_SELECTED TEXT_.
The authors adopt a pragmatic view of DevOps as a set of practices that reduces cycle time and increases application quality. The book then focuses on the architectural thinking that should take place (for example, designing appropriate monitoring systems, deployment approach and pipeline or feature toggling in practice) in enterprises that embarked on a DevOps journey and how their internal organization supports or hinders adoption of practices leading to the stated DevOps goals.

The deployment pipeline is the place where the architectural aspects and the process aspects of DevOps intersect.

There is an underlying assumption in the book of a separation of responsibilities between dev and ops teams and fragmented ownership of the stack components. Consequently, the book covers roles, responsibilities and processes involved in DevOps and Continuous Delivery implementation which apply mostly in large organizations. Smaller companies that rely on cross-functional teams and lightweight processes to move faster might find those areas less useful than the technical architecture descriptions.

The architecture of the system being developed acts as the implicit coordination mechanism [between teams].

Microservices are presented as a model system architecture for DevOps, with a deep analysis of the pros and cons, including Conway's Law.

The DevOps goal of minimizing coordination among various teams can be achieved by using a micro service architectural style.

Cost/benefit analysis of deployment options, monitoring, testing and support are all covered in depth in the book, especially for microservices (as an example, should multiple services be deployed into the same VM to reduce latency while risking issues due to deployment race conditions?).

The authors acknowledge the fact that DevOps is highly contextual and organization-dependent, and thus 20% of the book describes real case studies on migrating to microservices, standardizing continuous deployment pipelines and supporting multiple datacenters in production.

Overall, making the need for sound architectural decisions in terms of deployment and operational activities explicit is probably the most important take away from this book. Architects need to be concerned about infrastructure management and the deployment pipeline as much as the actual system architecture.

InfoQ talked with Len Bass, one of the book's co-authors, to understand the motivation for this book, what does looking at DevOps from an architectural perspective mean, DevOps education, microservices and more.

InfoQ: Why did you feel the need to write about DevOps from an architectural perspective?

_REQUIRED ACTION_.
Rewrite the paragraph of the DevOps book review that begins "There is an underlying assumption" in a shorter form, keeping its main facts.

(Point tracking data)
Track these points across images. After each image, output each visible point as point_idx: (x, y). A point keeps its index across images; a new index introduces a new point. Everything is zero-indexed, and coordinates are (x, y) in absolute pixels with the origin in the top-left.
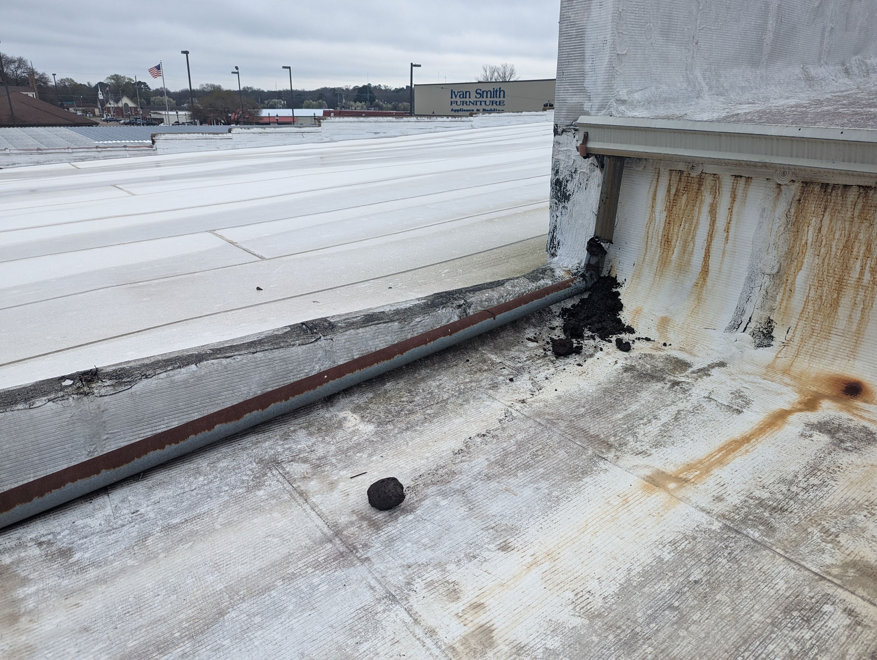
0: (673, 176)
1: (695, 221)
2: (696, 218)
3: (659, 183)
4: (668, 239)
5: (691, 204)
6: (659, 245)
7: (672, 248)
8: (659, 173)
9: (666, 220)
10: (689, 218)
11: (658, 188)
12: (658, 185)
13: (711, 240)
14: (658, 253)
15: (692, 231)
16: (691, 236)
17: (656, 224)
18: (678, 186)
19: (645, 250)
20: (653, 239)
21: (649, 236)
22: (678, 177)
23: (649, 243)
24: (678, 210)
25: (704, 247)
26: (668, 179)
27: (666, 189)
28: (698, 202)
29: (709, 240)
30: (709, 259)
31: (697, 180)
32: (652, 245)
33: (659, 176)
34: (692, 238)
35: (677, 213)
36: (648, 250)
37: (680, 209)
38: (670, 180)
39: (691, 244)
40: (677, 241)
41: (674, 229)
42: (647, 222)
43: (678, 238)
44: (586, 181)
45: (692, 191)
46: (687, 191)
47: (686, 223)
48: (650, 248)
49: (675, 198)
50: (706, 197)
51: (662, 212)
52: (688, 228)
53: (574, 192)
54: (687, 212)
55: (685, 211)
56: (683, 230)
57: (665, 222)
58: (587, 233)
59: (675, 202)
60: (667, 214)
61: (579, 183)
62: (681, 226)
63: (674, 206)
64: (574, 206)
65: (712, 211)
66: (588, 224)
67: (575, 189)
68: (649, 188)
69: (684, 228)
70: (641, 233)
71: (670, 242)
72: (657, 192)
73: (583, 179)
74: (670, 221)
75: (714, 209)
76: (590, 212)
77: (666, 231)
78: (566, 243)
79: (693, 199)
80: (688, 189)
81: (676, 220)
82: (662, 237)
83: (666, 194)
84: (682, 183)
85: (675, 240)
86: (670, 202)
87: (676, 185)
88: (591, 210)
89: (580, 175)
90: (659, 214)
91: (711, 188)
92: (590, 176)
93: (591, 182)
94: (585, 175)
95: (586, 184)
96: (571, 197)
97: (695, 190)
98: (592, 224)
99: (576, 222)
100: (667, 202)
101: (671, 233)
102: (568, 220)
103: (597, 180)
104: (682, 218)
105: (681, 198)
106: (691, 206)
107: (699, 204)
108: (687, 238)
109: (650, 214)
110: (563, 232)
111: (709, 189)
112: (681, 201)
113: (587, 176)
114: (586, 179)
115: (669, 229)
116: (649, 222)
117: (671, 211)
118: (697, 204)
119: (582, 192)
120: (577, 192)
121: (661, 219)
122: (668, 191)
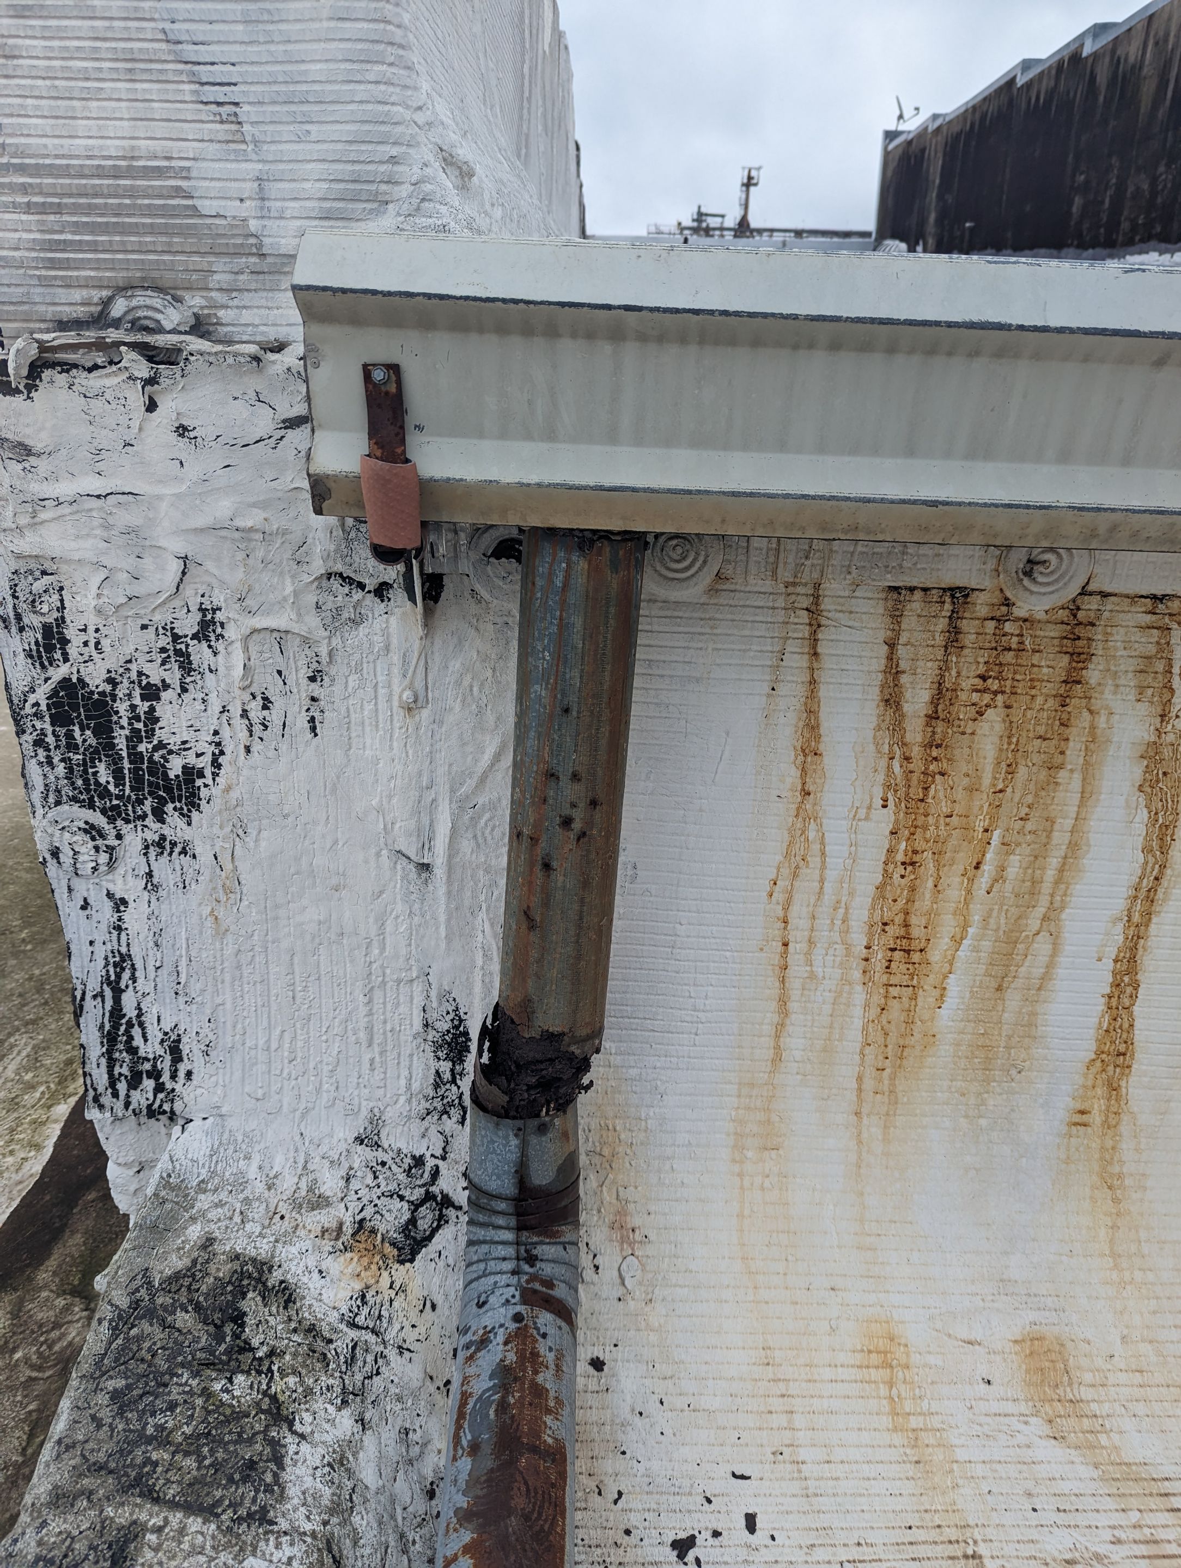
0: (909, 622)
1: (1060, 838)
2: (1069, 823)
3: (827, 662)
4: (907, 937)
5: (1036, 758)
6: (857, 975)
7: (932, 979)
8: (814, 611)
9: (890, 851)
10: (1030, 826)
11: (823, 691)
12: (822, 677)
13: (1148, 915)
14: (858, 1011)
15: (1046, 887)
16: (1040, 911)
17: (831, 875)
18: (944, 668)
19: (774, 1005)
20: (820, 949)
21: (794, 935)
22: (942, 624)
23: (797, 970)
24: (959, 794)
25: (1112, 952)
26: (882, 635)
27: (875, 693)
28: (1074, 747)
29: (1136, 918)
30: (1133, 997)
31: (1054, 632)
32: (812, 976)
33: (815, 627)
34: (1045, 918)
35: (958, 809)
36: (793, 1006)
37: (972, 790)
38: (892, 645)
39: (1042, 946)
40: (957, 941)
41: (940, 888)
42: (778, 869)
43: (965, 926)
44: (306, 681)
45: (1033, 692)
46: (1003, 692)
47: (1008, 854)
48: (806, 992)
49: (934, 733)
50: (1116, 718)
51: (862, 813)
52: (1025, 873)
53: (222, 753)
54: (1016, 800)
55: (1001, 795)
56: (992, 886)
57: (883, 859)
58: (374, 966)
59: (934, 754)
60: (897, 821)
61: (254, 698)
62: (980, 872)
63: (937, 777)
64: (240, 832)
65: (1158, 781)
66: (371, 920)
67: (226, 733)
68: (769, 696)
69: (1000, 877)
70: (740, 930)
71: (921, 951)
72: (822, 715)
73: (279, 673)
74: (915, 852)
75: (1165, 774)
76: (378, 855)
77: (895, 901)
78: (229, 1039)
79: (1041, 730)
80: (1009, 683)
81: (953, 842)
82: (870, 935)
83: (879, 716)
84: (966, 651)
85: (947, 940)
86: (907, 759)
87: (930, 664)
88: (382, 845)
89: (253, 650)
90: (844, 822)
91: (1139, 668)
92: (330, 654)
93: (351, 684)
94: (292, 646)
95: (313, 699)
96: (206, 786)
97: (1049, 685)
98: (397, 917)
99: (276, 918)
100: (892, 758)
101: (925, 909)
102: (209, 909)
103: (396, 671)
104: (986, 831)
105: (973, 734)
106: (1035, 769)
107: (1083, 753)
108: (1019, 918)
109: (791, 830)
110: (192, 980)
111: (1130, 675)
112: (970, 747)
113: (307, 652)
114: (304, 673)
115: (913, 889)
116: (785, 871)
117: (922, 800)
118: (1068, 752)
119: (284, 747)
120: (248, 750)
121: (861, 850)
122: (887, 701)
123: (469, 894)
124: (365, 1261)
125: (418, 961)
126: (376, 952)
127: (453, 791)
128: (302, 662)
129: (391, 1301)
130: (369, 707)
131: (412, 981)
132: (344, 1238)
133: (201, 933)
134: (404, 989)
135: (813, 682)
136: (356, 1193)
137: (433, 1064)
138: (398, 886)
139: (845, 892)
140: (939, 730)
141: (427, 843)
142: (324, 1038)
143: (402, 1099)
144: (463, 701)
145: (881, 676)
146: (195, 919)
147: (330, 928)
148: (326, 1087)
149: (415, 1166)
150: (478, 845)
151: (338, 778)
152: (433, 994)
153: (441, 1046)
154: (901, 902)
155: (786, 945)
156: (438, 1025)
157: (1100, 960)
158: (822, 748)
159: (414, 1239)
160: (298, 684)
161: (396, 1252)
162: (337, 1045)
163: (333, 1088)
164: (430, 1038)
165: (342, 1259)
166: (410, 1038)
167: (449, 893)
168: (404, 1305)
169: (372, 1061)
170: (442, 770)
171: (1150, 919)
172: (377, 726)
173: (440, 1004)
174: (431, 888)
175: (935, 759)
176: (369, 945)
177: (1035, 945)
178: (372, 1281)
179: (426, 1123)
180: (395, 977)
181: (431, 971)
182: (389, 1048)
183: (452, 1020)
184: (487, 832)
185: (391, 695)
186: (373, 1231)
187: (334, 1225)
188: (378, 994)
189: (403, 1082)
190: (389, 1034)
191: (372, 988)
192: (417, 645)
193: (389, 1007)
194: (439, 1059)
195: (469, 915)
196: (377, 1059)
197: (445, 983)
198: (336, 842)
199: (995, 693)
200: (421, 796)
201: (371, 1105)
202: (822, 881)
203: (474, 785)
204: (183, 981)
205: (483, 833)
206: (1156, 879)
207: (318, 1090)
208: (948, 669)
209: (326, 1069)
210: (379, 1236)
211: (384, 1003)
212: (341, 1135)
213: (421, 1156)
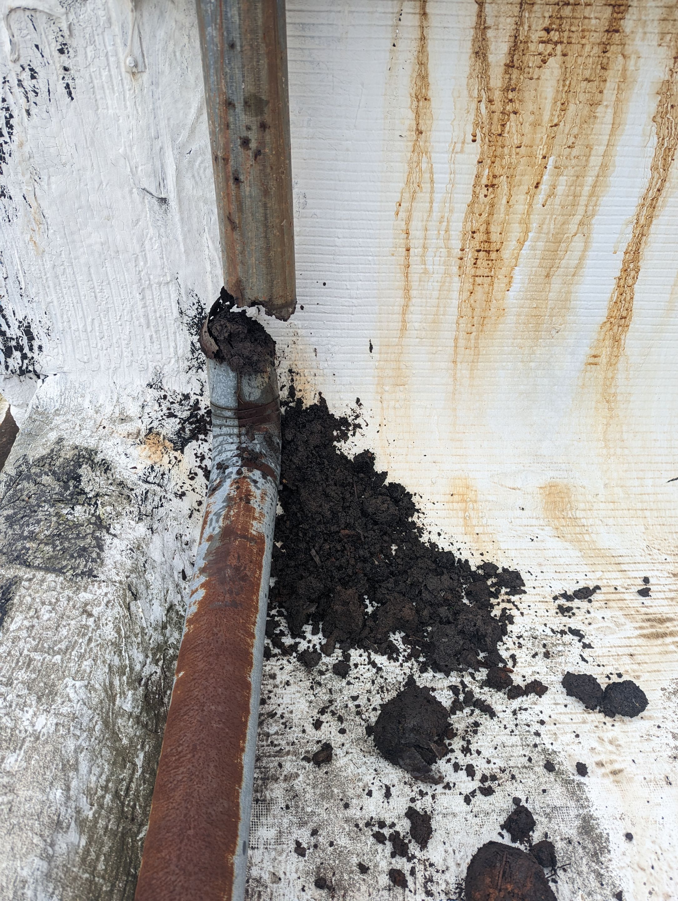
1: (595, 161)
2: (601, 149)
3: (433, 21)
4: (488, 241)
5: (582, 97)
6: (455, 269)
7: (504, 271)
9: (478, 176)
10: (575, 152)
11: (431, 46)
12: (431, 34)
13: (650, 218)
14: (455, 295)
15: (583, 200)
16: (578, 218)
17: (438, 197)
18: (519, 24)
19: (401, 293)
20: (430, 252)
21: (413, 243)
23: (416, 268)
24: (527, 129)
25: (624, 247)
27: (468, 47)
28: (610, 87)
29: (642, 221)
30: (635, 278)
32: (426, 272)
34: (581, 223)
35: (526, 141)
36: (413, 293)
37: (536, 124)
38: (481, 4)
39: (578, 244)
40: (521, 243)
41: (510, 203)
42: (402, 193)
43: (527, 231)
44: (57, 54)
45: (584, 41)
46: (561, 43)
47: (558, 175)
48: (422, 283)
49: (510, 79)
50: (642, 61)
51: (459, 146)
52: (569, 190)
53: (11, 116)
54: (566, 131)
55: (555, 128)
56: (546, 201)
57: (473, 183)
58: (142, 274)
59: (510, 97)
60: (482, 153)
61: (24, 69)
62: (538, 189)
63: (512, 115)
64: (37, 179)
65: (667, 113)
66: (135, 241)
67: (11, 100)
68: (391, 51)
69: (551, 194)
70: (377, 240)
71: (497, 251)
72: (430, 67)
73: (37, 46)
74: (495, 177)
75: (672, 106)
76: (131, 192)
77: (480, 215)
78: (60, 325)
79: (587, 73)
80: (566, 34)
81: (521, 168)
82: (464, 240)
83: (471, 66)
84: (536, 7)
85: (515, 242)
86: (491, 101)
87: (509, 20)
88: (133, 185)
89: (15, 27)
90: (446, 155)
91: (663, 17)
92: (70, 27)
93: (89, 54)
94: (41, 21)
95: (66, 69)
96: (6, 143)
97: (595, 35)
98: (151, 239)
99: (73, 242)
100: (480, 101)
101: (501, 220)
102: (29, 236)
103: (119, 41)
104: (544, 157)
105: (538, 79)
106: (581, 106)
107: (616, 92)
108: (564, 224)
109: (410, 162)
110: (29, 286)
111: (656, 23)
112: (536, 90)
113: (53, 27)
114: (55, 46)
115: (492, 206)
116: (407, 195)
117: (500, 135)
118: (605, 92)
119: (52, 110)
120: (28, 112)
121: (458, 176)
122: (477, 53)
123: (196, 219)
124: (153, 449)
125: (170, 269)
126: (142, 263)
127: (173, 140)
128: (51, 37)
129: (170, 470)
130: (105, 73)
131: (168, 283)
132: (140, 438)
133: (27, 253)
134: (164, 289)
135: (423, 38)
136: (148, 414)
137: (190, 338)
138: (148, 215)
139: (447, 210)
140: (514, 77)
141: (161, 183)
142: (119, 323)
143: (173, 361)
144: (170, 65)
145: (472, 32)
146: (21, 244)
147: (109, 247)
148: (125, 354)
149: (184, 400)
150: (196, 183)
151: (94, 132)
152: (183, 291)
153: (192, 326)
154: (485, 216)
155: (408, 250)
156: (188, 312)
157: (615, 252)
158: (430, 94)
159: (184, 438)
160: (52, 56)
161: (172, 445)
162: (128, 327)
163: (130, 355)
164: (185, 321)
165: (139, 448)
166: (173, 322)
167: (182, 219)
168: (178, 472)
169: (151, 337)
170: (163, 124)
171: (651, 221)
172: (113, 89)
173: (188, 297)
174: (170, 216)
175: (511, 101)
176: (136, 259)
177: (573, 244)
178: (158, 460)
179: (189, 374)
180: (157, 281)
181: (179, 276)
182: (160, 328)
183: (197, 309)
184: (202, 171)
185: (118, 62)
186: (158, 434)
187: (135, 431)
188: (148, 293)
189: (172, 350)
190: (159, 320)
191: (143, 289)
192: (130, 17)
193: (156, 302)
194: (192, 334)
195: (197, 235)
196: (154, 336)
197: (189, 284)
198: (101, 183)
199: (556, 43)
200: (152, 145)
201: (154, 364)
202: (431, 202)
203: (187, 135)
204: (23, 287)
205: (198, 173)
206: (659, 190)
207: (121, 356)
208: (522, 24)
209: (124, 343)
210: (162, 436)
211: (153, 299)
212: (139, 383)
213: (188, 394)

_ANSWER SPACE_.
The book assumes that dev and ops teams have separate responsibilities and that ownership of stack components is fragmented. It therefore covers the roles, responsibilities and processes of DevOps and Continuous Delivery implementation that apply mostly to large organizations. Smaller companies that use cross-functional teams and lightweight processes may find these parts less useful than the technical architecture descriptions.